Sunday, December 19, 2010

Another week of goodies: 12/13 through 12/19

This week I made quite a few things...
Homemade Refried Bean (With pickled jalapenos added) and Roasted Breakfast Potato Burritos covered in green taco sauce
VegWeb's Cheesy Bean and Cheese Enchiladas made with homemade enchilada sauce, I used Viva Vegan's Red Chili Sauce Recipe and subbed tomato sauce for diced tomatoes, turned out perfect.
Now if only I could figure out how to roast dried chili's without practically killing myself from the insane fumes it produces... Any tips let me know! I almost killed both me and my brother, we were coughing for 30 minutes on and off! But my enchiladas were good, I even added extra sauce :)
I made Viva Vegan's Yellow Rice with Garlic to go along with my enchiladas, phenomenal as usual.
I also made VWAV's Stuffed Peppers and added some homemade Refried Beans with added pickled jalapenos and sold it to 3 coworkers for lunch... $4 a pop gave me enough money to buy some tofu and veggies I needed for salad stuff
I also made VegWeb's They Won't Know it's Vegan Lasagna, I subbed VegWeb's Sausage Crumbles for the ground beef sub
This is a shot of the last of the lasagna, I actually ended up making 1 big lasagna and 1 small lasagna with odds and ends of ingredients that I still had left... I actually liked the small one more because I added leftover roasted brussels for the veggie filling... YUM!
Yesterday it was raining so I was in the mood for soup. I made VegWeb's Corn Chowder.

- - - - -

> **YOUR INSTRUCTIONS**:
Retype the cooking blog post above in full, word for word.

> **DATASET EXCERPTS**:
- - - - -

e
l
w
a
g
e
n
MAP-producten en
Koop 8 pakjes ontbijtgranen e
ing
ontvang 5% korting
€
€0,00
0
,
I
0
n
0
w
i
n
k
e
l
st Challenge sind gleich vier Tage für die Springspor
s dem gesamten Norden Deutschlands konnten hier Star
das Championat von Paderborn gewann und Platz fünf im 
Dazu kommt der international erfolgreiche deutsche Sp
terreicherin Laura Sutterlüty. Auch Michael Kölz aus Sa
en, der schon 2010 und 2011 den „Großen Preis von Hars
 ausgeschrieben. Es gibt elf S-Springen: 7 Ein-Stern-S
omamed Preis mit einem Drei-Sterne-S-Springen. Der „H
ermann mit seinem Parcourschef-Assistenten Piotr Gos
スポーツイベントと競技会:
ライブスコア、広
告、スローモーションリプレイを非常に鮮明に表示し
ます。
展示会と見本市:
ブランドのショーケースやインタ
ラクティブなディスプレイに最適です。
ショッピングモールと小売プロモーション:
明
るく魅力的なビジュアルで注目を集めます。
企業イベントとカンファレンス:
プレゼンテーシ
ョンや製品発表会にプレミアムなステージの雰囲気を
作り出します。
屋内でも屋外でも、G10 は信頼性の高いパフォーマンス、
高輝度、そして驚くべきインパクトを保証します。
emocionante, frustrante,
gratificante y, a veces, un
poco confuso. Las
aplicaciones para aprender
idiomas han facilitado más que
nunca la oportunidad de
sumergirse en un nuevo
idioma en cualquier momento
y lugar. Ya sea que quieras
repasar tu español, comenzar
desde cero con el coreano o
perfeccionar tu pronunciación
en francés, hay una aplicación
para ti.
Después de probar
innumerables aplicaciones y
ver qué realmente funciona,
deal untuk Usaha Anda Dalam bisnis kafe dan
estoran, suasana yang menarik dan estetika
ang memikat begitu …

- - - - -

> **EXERCISE RESULT**:
Sunday, December 19, 2010

Another week of goodies: 12/13 through 12/19

This week I made quite a few things...
Homemade Refried Bean (With pickled jalapenos added) and Roasted Breakfast Potato Burritos covered in green taco sauce
VegWeb's Cheesy Bean and Cheese Enchiladas made with homemade enchilada sauce, I used Viva Vegan's Red Chili Sauce Recipe and subbed tomato sauce for diced tomatoes, turned out perfect.
Now if only I could figure out how to roast dried chili's without practically killing myself from the insane fumes it produces... Any tips let me know! I almost killed both me and my brother, we were coughing for 30 minutes on and off! But my enchiladas were good, I even added extra sauce :)
I made Viva Vegan's Yellow Rice with Garlic to go along with my enchiladas, phenomenal as usual.
I also made VWAV's Stuffed Peppers and added some homemade Refried Beans with added pickled jalapenos and sold it to 3 coworkers for lunch... $4 a pop gave me enough money to buy some tofu and veggies I needed for salad stuff
I also made VegWeb's They Won't Know it's Vegan Lasagna, I subbed VegWeb's Sausage Crumbles for the ground beef sub
This is a shot of the last of the lasagna, I actually ended up making 1 big lasagna and 1 small lasagna with odds and ends of ingredients that I still had left... I actually liked the small one more because I added leftover roasted brussels for the veggie filling... YUM!
Yesterday it was raining so I was in the mood for soup. I made VegWeb's Corn Chowder.